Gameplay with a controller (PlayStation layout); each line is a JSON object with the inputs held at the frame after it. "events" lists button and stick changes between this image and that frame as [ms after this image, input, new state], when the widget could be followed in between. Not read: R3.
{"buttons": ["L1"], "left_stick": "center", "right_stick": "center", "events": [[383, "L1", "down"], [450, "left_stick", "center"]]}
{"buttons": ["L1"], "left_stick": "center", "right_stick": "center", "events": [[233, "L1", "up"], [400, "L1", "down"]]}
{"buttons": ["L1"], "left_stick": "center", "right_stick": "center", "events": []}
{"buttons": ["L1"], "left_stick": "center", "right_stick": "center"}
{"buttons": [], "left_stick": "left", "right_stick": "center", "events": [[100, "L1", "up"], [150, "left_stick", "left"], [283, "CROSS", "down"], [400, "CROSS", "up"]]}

Required action:
Working from the material above, retype it in its entirety without change.

Result of this task:
Gameplay with a controller (PlayStation layout); each line is a JSON object with the inputs held at the frame after it. "events" lists button and stick changes between this image and that frame as [ms after this image, input, new state], when the widget could be followed in between. Not read: R3.
{"buttons": ["L1"], "left_stick": "center", "right_stick": "center", "events": [[383, "L1", "down"], [450, "left_stick", "center"]]}
{"buttons": ["L1"], "left_stick": "center", "right_stick": "center", "events": [[233, "L1", "up"], [400, "L1", "down"]]}
{"buttons": ["L1"], "left_stick": "center", "right_stick": "center", "events": []}
{"buttons": ["L1"], "left_stick": "center", "right_stick": "center"}
{"buttons": [], "left_stick": "left", "right_stick": "center", "events": [[100, "L1", "up"], [150, "left_stick", "left"], [283, "CROSS", "down"], [400, "CROSS", "up"]]}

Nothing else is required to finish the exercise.